%%
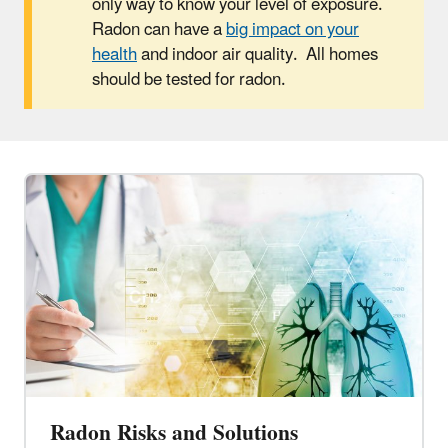
only way to know your level of exposure.
Radon can have a
big impact on your
health
and indoor air quality. All homes
should be tested for radon.
Radon Risks and Solutions​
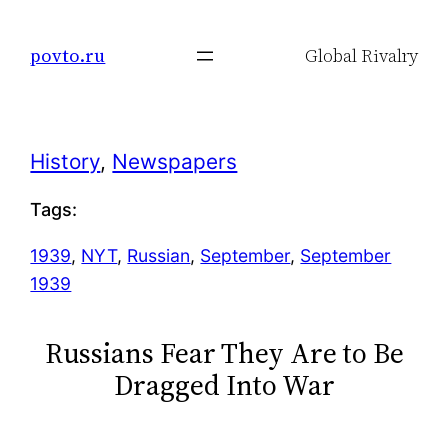
Skip
to
povto.ru
Global Rivalry
content
History
, 
Newspapers
Tags:
1939
, 
NYT
, 
Russian
, 
September
, 
September
1939
Russians Fear They Are to Be
Dragged Into War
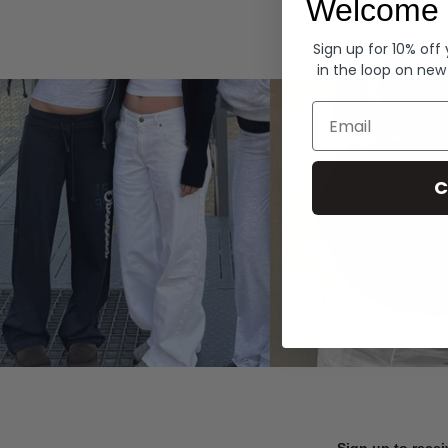
Welcome 
Hoodies
Sign up for 10% off
in the loop on new
Email
C
Sign up to recei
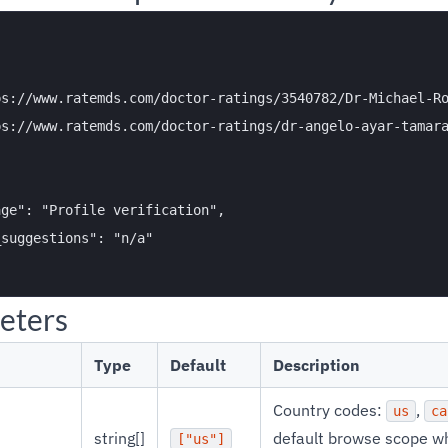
%%
- [Task to carry out]:
Please duplicate the text in all of the rows above, line for line and unchanged, leaving the pictures out of your answer.

- [Result of this exercise]:
only way to know your level of exposure.
Radon can have a
big impact on your
health
and indoor air quality. All homes
should be tested for radon.
Radon Risks and Solutions​
Skip
to
povto.ru
Global Rivalry
content
History
, 
Newspapers
Tags:
1939
, 
NYT
, 
Russian
, 
September
, 
September
1939
Russians Fear They Are to Be
Dragged Into War
Welcome 
Hoodies
Sign up for 10% off
in the loop on new
Email
C
Sign up to recei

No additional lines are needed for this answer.